À mesure que les recherches avancent, la conception des sièges se perfectionne. On voit notamment apparaître, dans les années 1990, des toiles en suspension à la place de la mousse traditionnelle : ces matériaux respirants et élastiques épousent la forme du corps et suppriment les points de pression. Le concept se démocratise peu à peu, si bien que la plupart des chaises de bureau « ergonomiques » disponibles aujourd’hui – dans le haut de gamme comme dans les boutiques plus abordables – recourent aux textiles techniques et structures en suspension.
Une diversité de corps… pour des sièges standardisés
Un des dilemmes de l’ergonomie réside dans le fait que les sièges sont fabriqués en série, tandis que les corps, eux, varient énormément. L’approche « taille moyenne », qui provenait notamment des travaux de Dreyfuss, a donc ses limites. Certains concepteurs prennent conscience de cette difficulté et se détournent de l’idée de l’« usager standard ». Désormais, on s’intéresse davantage à la prise en compte d’un large éventail de morphologies, qu’il s’agisse de répartir correctement le poids, d’ajuster la profondeur de l’assise ou d’inclure des mécanismes plus complexes pour une inclinaison plus fine.
Rester assis plus longtemps… ou apprendre à se lever ?
Les chaises ergonomiques ont si bien rempli leur mission qu’elles permettent désormais de rester des heures au bureau sans trop de gêne. Pourtant, on sait aujourd’hui que l’inactivité prolongée est source de nombreux problèmes de santé : augmentation du risque de diabète, de maladies cardiovasculaires ou encore de certains cancers. Les médecins le rappellent souvent : « assise prolongée » rime avec « mauvaises habitudes », au point que l’on entend parfois dire que « s’asseoir est le nouveau fumer ». Les concepteurs ne peuvent pas résoudre ce problème de sédentarité à coup de réglages ou de matelassages ; au mieux, ils créent des sièges « actifs », qui poussent l’utilisateur à basculer régulièrement d’une posture à l’autre, voire des chaises exprès inconfortables pour inciter à se lever plus souvent.

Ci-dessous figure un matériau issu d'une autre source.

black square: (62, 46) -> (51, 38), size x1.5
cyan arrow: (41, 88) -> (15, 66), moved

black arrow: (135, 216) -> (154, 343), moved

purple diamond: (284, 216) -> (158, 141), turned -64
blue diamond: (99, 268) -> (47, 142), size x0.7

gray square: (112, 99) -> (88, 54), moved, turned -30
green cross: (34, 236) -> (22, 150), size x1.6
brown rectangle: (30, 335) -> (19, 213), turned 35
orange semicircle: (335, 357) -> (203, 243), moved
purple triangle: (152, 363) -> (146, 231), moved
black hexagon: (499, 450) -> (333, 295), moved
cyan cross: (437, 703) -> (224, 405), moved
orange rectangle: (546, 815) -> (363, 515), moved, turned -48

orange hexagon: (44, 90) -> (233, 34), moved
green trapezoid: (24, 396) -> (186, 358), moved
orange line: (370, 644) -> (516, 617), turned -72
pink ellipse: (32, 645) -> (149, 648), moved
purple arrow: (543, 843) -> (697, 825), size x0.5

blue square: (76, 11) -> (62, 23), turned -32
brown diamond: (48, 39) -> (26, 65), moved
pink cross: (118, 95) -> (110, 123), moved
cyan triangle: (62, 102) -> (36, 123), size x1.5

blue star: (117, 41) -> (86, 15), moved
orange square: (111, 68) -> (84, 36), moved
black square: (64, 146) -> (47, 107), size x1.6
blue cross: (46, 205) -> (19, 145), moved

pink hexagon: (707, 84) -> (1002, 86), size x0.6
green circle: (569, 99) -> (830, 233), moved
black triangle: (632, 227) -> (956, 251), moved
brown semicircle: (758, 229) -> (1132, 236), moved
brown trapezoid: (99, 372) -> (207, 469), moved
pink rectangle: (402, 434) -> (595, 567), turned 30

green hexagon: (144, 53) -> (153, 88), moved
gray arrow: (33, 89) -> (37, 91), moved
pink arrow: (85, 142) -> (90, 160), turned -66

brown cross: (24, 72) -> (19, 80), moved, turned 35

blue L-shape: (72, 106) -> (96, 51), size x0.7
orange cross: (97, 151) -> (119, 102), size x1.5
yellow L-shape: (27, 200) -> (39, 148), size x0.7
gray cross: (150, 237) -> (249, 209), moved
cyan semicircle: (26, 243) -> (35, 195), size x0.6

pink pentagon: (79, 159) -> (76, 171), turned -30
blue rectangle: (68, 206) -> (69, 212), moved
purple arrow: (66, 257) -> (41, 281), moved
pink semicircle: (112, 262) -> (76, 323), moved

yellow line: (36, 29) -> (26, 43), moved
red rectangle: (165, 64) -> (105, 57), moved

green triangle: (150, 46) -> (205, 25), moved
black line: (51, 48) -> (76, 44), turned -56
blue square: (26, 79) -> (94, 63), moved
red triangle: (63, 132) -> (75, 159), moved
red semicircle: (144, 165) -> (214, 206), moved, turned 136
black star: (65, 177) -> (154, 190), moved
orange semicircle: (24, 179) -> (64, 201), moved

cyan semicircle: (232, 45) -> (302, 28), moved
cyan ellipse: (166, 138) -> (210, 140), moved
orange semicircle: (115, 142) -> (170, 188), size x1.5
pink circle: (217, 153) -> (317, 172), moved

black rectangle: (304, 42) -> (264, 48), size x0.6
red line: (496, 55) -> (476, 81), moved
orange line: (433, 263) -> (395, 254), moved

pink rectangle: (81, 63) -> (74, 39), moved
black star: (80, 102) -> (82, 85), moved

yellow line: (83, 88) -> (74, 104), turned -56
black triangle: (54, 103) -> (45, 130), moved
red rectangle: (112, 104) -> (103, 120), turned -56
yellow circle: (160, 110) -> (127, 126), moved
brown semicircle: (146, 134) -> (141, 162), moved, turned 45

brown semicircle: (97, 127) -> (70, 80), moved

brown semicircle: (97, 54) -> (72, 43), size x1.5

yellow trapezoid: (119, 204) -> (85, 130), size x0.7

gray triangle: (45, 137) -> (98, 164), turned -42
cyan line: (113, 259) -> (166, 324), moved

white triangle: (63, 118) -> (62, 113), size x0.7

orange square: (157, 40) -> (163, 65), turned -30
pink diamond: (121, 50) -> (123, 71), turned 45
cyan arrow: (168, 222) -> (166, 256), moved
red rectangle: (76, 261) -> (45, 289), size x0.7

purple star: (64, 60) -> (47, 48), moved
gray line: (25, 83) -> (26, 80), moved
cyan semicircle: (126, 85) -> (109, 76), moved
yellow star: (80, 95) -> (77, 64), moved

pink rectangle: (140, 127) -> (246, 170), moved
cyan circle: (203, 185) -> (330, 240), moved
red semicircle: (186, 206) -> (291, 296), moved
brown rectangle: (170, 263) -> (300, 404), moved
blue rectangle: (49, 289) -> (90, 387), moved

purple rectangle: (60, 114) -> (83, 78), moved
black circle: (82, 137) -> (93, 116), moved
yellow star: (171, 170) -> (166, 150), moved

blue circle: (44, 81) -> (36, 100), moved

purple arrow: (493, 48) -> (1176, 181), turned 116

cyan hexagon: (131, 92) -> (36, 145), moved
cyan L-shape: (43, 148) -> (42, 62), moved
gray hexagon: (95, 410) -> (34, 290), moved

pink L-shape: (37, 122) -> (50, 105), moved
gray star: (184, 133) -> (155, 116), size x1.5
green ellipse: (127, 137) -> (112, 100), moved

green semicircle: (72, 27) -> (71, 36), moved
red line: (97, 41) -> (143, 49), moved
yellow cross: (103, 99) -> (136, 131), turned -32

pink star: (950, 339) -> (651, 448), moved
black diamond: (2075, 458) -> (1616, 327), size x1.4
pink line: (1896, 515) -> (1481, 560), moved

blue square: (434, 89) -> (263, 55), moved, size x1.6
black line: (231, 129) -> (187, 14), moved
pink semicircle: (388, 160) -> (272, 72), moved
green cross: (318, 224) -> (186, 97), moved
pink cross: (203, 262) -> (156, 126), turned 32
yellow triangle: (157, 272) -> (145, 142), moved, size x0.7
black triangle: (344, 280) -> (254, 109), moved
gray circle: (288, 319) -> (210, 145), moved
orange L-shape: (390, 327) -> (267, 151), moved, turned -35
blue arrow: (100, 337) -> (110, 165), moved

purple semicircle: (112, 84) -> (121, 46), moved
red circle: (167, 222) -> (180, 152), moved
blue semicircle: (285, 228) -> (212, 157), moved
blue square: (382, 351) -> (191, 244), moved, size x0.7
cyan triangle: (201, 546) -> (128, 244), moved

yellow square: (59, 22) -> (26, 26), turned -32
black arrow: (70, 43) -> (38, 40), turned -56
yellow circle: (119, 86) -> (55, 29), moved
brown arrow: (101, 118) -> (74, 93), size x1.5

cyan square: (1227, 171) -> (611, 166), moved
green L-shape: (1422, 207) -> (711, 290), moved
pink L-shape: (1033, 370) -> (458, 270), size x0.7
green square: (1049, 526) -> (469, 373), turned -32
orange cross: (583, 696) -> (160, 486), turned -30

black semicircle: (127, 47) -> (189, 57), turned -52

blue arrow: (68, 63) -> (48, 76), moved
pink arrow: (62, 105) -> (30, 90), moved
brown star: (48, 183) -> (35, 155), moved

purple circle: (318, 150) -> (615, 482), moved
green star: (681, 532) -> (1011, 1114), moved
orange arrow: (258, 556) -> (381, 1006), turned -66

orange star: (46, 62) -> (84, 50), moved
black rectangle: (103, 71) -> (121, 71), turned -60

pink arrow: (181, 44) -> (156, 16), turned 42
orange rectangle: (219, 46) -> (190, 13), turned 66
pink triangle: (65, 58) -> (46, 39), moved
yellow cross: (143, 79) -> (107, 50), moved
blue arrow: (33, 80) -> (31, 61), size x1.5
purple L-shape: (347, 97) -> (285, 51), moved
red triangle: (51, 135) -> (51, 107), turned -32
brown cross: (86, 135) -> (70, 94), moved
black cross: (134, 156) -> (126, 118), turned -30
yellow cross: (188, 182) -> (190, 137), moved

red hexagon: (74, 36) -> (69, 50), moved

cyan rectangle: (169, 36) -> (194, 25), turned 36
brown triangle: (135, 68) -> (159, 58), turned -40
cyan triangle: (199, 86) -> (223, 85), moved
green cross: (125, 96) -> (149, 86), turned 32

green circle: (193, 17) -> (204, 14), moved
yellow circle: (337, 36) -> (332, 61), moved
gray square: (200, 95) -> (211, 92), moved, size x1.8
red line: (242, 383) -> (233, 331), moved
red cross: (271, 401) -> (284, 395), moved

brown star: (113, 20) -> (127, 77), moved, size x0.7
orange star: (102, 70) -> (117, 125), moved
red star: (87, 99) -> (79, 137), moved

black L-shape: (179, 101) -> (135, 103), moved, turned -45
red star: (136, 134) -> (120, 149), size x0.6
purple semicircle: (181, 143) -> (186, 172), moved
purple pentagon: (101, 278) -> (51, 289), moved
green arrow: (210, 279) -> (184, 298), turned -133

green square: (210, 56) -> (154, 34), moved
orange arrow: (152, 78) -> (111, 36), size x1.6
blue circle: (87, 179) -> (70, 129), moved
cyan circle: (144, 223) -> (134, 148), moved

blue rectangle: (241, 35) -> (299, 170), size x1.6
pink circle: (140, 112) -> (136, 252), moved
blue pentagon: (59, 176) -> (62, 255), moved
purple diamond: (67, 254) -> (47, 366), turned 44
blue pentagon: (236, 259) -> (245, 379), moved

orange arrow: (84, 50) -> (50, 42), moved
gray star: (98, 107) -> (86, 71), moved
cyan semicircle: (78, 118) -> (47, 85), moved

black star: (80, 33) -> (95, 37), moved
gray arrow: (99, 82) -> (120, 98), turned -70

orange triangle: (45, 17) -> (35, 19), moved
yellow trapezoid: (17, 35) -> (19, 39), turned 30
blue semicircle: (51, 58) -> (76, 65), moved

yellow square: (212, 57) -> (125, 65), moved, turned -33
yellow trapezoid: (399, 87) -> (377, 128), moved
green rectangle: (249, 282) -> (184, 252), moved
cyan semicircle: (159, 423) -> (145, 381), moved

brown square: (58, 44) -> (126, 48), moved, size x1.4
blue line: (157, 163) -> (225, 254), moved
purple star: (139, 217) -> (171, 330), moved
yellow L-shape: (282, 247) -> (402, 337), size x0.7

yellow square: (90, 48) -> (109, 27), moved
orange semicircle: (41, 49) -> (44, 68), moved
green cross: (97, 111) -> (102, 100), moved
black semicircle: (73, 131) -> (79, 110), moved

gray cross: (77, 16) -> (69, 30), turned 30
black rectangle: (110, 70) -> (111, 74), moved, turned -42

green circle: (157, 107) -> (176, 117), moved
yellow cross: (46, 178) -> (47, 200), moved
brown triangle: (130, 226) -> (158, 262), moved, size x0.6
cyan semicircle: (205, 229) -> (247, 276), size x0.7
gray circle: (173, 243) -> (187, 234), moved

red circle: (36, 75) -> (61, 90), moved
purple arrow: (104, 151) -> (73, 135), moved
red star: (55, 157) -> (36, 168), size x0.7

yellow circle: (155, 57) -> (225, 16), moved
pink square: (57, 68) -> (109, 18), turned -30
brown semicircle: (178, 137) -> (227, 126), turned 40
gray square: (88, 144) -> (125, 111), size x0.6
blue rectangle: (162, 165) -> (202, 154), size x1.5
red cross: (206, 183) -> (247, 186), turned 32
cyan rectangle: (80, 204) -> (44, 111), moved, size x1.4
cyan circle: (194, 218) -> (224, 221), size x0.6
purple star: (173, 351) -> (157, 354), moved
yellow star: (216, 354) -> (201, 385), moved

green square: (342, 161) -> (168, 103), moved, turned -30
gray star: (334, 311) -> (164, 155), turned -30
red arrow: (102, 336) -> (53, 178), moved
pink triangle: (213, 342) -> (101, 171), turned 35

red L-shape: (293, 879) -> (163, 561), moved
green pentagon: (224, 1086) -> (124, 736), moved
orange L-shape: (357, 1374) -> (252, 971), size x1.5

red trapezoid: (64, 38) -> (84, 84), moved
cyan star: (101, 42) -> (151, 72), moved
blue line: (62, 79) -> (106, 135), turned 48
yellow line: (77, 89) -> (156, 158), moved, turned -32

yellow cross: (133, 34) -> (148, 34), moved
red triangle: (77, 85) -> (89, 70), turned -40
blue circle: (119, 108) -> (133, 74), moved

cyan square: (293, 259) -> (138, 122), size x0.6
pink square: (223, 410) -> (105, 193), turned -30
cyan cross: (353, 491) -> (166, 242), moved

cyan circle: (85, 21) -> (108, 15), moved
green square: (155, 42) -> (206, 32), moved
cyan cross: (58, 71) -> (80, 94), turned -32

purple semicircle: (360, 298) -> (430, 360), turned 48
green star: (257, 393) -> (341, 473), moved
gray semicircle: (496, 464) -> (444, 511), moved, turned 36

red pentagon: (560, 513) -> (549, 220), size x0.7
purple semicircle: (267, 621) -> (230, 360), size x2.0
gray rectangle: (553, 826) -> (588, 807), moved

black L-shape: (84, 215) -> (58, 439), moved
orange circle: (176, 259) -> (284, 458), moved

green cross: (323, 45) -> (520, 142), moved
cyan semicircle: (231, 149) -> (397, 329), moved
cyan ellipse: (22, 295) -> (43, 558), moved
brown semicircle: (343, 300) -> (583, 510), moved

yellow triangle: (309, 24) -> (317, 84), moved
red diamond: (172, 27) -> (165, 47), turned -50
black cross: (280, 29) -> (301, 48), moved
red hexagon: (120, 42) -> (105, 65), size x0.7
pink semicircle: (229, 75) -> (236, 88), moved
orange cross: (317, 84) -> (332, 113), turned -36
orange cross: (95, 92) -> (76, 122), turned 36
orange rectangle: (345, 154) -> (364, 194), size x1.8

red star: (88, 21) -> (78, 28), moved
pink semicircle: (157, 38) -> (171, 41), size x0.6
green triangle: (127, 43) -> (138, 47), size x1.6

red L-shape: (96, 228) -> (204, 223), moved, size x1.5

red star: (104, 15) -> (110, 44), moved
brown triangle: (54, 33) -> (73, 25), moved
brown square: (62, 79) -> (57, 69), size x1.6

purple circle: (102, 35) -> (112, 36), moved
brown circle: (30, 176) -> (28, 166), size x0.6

D’autres designers, tel Peter Opsvik dans les années 1970, ont introduit la fameuse phrase : « La meilleure posture est toujours la suivante ». Autrement dit, aussi bien conçu qu’il soit, un siège ne remplacera jamais la nécessité de faire des pauses, de se lever et de marcher. L’enjeu, au fond, n’est pas de s’asseoir de manière parfaite, mais de bouger suffisamment pour préserver sa santé.
Conclusion
Du trône majestueux destiné à asseoir le pouvoir, aux chaises de bureau à mécanismes sophistiqués conçues pour soutenir le dos et maintenir la concentration, notre rapport à la position assise a considérablement évolué à travers l’histoire. L’ergonomie, nourrie par des recherches en médecine, en psychologie et en ingénierie, a donné naissance à des sièges plus ajustables et plus confortables que jamais. Pourtant, la révolution ergonomique nous rappelle aussi nos limites : aucune chaise, aussi « parfaite » soit-elle, ne peut compenser la sédentarité. Comme le soulignait déjà un pionnier du design : bouger, changer de posture, s’accorder des pauses reste le meilleur moyen de préserver le bien-être et d’éviter ce fameux mal de dos qui, depuis si longtemps, accompagne notre mode de vie sédentaire.